José M. Morey, MD, of the University of Virginia, and colleagues outlined the experiences of Augusta Health, a 255-bed community hospital located in Virginia's Shenandoah Valley that is transitioning into an accountable care organization this year. As part of this transition, a quality improvement group primarily consisting of radiologists was tasked with monitoring the hospital’s imaging utilization. To this end, a predictive imaging calculator was developed on the basis of patient, physician and department imaging averages.

An analysis of imaging trends was conducted for all patients from Jan. 1, 2009, through 2013. This included both inpatient and outpatient care settings, as well as patients seen in the emergency department and urgent care centers. The goal was to use the data to work with individual physicians and departments to improve cost-effectiveness.

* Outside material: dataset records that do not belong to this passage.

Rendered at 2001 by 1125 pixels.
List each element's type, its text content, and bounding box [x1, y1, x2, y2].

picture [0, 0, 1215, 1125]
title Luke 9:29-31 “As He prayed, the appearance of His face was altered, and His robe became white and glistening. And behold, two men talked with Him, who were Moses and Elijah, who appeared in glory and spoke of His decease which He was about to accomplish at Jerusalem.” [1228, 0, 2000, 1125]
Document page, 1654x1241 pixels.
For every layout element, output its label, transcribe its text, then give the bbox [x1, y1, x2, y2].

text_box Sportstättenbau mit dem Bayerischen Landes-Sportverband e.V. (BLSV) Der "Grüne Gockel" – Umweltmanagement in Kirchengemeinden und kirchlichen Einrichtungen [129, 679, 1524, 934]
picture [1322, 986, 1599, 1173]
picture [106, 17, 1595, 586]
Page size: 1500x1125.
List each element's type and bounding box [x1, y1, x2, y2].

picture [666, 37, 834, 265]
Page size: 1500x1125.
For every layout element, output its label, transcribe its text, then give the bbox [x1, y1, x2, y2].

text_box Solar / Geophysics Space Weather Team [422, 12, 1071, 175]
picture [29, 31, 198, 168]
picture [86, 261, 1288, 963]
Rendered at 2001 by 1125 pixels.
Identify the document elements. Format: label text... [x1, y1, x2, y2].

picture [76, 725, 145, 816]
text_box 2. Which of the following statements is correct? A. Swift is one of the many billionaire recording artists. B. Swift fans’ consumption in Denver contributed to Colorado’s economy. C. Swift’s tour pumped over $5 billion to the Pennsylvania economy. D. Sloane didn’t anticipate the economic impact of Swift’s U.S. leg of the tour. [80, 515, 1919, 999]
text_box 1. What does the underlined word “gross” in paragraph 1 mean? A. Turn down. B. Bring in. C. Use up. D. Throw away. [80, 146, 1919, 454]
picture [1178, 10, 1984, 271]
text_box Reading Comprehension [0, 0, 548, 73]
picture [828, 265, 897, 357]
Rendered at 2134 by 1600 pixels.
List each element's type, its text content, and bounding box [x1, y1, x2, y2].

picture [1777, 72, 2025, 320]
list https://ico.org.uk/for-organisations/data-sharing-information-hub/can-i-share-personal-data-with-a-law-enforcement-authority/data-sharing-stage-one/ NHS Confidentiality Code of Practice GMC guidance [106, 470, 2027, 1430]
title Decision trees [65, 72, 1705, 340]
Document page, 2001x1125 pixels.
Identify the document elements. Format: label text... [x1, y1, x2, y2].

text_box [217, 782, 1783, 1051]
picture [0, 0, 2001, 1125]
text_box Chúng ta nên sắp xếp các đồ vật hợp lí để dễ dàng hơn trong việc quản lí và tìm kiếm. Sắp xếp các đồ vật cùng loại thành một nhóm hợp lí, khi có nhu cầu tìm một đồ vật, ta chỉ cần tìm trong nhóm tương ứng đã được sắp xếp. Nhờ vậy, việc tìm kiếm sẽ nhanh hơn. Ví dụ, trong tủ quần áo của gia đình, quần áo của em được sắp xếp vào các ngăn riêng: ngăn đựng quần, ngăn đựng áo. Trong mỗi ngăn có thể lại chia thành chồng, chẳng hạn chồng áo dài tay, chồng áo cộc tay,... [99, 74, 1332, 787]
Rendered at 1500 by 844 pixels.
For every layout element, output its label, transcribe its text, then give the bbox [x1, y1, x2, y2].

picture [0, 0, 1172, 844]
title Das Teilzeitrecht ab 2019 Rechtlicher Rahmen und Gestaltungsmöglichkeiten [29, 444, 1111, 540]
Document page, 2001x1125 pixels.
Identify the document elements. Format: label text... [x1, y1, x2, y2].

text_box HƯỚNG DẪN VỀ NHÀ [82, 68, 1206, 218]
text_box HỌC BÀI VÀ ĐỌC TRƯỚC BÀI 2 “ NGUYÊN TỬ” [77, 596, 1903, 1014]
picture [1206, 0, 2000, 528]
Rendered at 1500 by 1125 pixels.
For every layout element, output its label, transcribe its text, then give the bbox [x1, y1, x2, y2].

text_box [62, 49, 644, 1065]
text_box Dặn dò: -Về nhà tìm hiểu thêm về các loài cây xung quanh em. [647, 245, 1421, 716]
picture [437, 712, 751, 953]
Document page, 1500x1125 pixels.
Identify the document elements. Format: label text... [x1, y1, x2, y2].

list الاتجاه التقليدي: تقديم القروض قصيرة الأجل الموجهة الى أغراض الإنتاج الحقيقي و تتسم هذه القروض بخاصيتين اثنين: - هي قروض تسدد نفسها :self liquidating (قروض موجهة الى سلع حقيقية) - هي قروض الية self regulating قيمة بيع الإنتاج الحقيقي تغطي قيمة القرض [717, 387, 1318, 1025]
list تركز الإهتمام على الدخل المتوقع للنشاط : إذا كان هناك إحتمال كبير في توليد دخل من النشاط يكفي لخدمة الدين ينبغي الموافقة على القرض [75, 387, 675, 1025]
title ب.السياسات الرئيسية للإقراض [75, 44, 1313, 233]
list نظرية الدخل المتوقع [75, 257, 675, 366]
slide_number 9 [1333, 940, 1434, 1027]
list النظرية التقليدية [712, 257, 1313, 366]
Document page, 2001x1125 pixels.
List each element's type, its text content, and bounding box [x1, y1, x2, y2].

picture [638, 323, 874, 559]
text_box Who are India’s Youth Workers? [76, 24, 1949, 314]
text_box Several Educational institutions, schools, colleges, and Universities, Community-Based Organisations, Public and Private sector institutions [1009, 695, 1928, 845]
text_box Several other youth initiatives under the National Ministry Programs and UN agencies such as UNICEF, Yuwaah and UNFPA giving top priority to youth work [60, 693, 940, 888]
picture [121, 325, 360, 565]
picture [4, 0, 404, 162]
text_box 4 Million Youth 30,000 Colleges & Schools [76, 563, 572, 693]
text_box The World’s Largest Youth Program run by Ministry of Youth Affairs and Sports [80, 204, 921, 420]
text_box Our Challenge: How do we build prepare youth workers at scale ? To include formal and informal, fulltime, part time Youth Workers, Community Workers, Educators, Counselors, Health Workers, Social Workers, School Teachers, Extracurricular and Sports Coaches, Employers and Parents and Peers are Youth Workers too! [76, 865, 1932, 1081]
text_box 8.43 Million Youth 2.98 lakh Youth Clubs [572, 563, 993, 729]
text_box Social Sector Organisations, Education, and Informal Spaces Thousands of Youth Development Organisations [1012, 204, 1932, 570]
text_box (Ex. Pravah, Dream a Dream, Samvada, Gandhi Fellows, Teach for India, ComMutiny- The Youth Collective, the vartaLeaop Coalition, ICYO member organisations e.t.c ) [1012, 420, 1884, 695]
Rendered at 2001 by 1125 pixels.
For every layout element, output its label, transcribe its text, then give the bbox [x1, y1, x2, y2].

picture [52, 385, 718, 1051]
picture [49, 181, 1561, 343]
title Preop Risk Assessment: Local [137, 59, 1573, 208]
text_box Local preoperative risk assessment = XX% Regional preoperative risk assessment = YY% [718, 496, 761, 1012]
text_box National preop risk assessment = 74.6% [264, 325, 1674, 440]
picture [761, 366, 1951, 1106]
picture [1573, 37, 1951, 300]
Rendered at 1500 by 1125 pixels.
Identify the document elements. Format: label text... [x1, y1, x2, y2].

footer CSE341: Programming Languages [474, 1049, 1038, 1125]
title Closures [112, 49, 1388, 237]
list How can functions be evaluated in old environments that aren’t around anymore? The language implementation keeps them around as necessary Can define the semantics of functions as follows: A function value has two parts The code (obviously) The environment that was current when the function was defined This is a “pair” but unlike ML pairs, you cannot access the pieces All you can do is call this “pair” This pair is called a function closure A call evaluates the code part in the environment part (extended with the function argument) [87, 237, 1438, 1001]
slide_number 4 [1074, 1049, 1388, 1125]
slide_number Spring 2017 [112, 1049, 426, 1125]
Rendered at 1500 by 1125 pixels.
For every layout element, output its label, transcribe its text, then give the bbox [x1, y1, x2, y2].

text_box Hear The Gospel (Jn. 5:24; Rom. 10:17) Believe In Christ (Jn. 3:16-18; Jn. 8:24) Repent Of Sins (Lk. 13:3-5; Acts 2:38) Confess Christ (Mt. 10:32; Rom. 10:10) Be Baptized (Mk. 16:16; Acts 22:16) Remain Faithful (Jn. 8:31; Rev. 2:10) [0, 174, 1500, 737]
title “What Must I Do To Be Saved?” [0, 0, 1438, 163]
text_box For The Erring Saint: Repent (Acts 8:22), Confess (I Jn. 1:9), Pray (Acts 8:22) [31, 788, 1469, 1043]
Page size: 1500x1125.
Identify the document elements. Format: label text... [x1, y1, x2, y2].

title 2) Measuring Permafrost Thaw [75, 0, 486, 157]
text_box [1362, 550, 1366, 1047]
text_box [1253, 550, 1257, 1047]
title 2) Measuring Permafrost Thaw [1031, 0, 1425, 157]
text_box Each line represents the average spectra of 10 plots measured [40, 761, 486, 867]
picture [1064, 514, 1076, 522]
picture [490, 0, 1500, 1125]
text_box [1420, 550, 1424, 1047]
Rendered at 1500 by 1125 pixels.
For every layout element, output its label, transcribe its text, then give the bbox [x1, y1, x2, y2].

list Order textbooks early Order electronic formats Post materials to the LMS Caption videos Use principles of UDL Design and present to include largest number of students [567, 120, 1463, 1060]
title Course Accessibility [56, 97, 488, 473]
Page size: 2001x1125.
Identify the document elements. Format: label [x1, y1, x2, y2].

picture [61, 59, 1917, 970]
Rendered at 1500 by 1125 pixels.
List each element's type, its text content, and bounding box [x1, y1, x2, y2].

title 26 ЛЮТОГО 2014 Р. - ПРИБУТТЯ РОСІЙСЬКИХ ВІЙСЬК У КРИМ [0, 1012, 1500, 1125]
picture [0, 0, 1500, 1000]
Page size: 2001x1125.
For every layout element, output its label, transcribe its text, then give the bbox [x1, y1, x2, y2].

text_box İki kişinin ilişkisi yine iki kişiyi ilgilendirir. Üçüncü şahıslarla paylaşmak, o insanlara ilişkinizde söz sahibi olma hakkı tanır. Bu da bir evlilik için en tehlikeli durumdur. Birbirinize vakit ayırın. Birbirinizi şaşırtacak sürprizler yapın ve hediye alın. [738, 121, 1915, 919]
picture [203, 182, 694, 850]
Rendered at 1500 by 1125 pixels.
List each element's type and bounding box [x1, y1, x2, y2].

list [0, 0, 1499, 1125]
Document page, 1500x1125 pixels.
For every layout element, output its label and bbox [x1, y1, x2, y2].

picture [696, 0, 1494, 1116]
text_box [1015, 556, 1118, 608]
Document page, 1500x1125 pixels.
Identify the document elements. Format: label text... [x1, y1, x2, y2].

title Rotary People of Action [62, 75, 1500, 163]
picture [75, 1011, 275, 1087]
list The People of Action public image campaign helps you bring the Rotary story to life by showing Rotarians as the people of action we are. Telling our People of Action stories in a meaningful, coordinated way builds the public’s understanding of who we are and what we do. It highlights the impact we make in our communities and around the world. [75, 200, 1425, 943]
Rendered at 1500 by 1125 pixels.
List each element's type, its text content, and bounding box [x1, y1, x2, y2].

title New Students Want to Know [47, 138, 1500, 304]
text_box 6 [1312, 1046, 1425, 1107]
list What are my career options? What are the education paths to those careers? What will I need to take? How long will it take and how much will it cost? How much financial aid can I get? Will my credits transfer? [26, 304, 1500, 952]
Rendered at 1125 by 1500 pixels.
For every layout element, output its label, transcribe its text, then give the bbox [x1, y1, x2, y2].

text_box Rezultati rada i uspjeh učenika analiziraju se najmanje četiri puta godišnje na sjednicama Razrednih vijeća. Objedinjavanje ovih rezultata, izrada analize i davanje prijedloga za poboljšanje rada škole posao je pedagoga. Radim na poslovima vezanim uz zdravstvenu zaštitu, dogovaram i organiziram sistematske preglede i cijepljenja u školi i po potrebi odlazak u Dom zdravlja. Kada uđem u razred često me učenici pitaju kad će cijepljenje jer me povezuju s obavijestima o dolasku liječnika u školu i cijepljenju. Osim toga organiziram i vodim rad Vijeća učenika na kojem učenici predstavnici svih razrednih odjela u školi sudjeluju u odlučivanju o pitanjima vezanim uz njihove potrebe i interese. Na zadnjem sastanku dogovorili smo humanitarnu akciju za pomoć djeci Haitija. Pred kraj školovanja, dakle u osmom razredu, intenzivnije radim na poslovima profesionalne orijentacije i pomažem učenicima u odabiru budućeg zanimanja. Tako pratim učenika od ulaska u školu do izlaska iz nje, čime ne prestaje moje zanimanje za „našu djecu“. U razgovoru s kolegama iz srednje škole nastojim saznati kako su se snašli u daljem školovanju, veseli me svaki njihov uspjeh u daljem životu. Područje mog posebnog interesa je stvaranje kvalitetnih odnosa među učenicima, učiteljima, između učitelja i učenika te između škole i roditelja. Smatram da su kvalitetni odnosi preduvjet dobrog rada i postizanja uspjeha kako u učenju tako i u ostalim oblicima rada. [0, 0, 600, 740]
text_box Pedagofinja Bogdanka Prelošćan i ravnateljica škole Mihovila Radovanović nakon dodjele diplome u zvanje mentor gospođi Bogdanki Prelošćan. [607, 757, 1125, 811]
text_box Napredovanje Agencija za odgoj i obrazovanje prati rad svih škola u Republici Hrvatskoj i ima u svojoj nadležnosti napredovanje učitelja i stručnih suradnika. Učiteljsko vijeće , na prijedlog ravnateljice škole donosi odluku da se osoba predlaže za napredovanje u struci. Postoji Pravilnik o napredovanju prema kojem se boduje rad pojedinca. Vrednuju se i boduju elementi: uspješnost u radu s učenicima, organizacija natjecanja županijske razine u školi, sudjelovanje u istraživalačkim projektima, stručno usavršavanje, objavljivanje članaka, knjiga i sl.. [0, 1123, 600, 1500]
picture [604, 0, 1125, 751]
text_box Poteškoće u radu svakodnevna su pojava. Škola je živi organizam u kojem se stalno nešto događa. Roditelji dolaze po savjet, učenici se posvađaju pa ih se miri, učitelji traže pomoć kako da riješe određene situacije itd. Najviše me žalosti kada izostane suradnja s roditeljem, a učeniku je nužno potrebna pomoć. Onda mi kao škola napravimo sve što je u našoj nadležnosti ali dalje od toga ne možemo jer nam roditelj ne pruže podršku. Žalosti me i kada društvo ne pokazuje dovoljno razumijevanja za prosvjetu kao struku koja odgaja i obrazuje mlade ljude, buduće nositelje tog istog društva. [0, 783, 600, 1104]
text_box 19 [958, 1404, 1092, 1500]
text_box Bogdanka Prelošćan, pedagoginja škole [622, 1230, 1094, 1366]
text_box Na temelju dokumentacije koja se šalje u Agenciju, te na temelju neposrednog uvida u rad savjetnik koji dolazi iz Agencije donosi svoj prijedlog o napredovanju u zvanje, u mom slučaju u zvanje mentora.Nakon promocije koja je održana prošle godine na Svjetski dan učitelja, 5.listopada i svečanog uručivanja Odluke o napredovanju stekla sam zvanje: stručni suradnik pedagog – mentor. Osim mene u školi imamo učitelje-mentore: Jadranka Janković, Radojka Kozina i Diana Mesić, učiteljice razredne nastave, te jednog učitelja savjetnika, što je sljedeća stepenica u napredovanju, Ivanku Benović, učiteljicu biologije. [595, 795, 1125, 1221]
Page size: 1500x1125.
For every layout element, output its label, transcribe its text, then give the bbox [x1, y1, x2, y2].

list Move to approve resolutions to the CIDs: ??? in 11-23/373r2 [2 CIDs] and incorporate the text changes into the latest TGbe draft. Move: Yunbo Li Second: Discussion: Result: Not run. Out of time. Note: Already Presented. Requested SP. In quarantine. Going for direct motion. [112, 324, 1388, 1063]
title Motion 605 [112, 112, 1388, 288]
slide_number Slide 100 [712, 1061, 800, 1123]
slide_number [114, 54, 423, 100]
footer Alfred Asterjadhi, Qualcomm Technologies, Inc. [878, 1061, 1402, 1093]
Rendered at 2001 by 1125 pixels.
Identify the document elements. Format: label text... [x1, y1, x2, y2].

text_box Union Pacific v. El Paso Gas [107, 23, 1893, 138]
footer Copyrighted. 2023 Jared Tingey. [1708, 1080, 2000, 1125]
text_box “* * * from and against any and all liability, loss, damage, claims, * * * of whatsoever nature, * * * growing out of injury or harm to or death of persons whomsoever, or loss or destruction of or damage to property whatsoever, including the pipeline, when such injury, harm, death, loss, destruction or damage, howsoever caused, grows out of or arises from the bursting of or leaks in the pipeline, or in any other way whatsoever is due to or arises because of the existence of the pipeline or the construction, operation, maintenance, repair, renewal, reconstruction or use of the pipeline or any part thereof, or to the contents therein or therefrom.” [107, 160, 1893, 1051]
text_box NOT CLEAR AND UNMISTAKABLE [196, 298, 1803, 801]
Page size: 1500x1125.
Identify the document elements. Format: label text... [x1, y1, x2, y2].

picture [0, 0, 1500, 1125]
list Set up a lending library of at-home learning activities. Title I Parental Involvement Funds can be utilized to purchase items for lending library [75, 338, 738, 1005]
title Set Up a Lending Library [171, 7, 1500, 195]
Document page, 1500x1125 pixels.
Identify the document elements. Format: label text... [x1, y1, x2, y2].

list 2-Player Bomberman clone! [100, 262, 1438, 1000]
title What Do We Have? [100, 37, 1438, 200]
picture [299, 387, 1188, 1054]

Morey and colleagues noted that the volume of patients seen annually at Augusta Health did not vary over the study period, though the image count dropped overall, including an 8 percent drop between 2009 and 2010, the largest year-to-year decline.

Not all modalities exhibited the same pattern. Diagnostic and nuclear medicine decreased linearly over the study period, while ultrasound increased linearly. CT, MRI and women’s imaging decreased, but this drop was not linear. While imaging increased in a nonlinear trend in the emergency department—bolstered by an expansion of services at associated urgent care centers—the data showed a linear decrease in the volume of imaging charges in the clinical outpatient, inpatient, referred and surgical day care settings.

All of this information could lead to the creation of a model to calculate appropriate levels of imaging, wrote Morey and colleagues. This tool could help with image rationing and diagnosis on the basis of a variety of predictive indices, including age and sex.

The calculator could also bolster the efforts of quality improvement teams, with physicians who deviate from expected ordering patterns being assisted in the search for alternative diagnostic strategies.

“Predictive analytics based on patient demographics, such as the imaging calculator proposed, may also help hospitals streamline processes for more efficient patient care, as well as create bundled payment models,” wrote the authors. “Imaging information could effortlessly be monitored within an individual institution, as well as shared across institutions for more complex or atypical patient cases in need of imaging. Monitoring trends in imaging utilization is a pivotal component in efforts to enhance efficiency, decrease unnecessary radiologic services, reduce patient radiation exposure, and improve the quality of patient care.”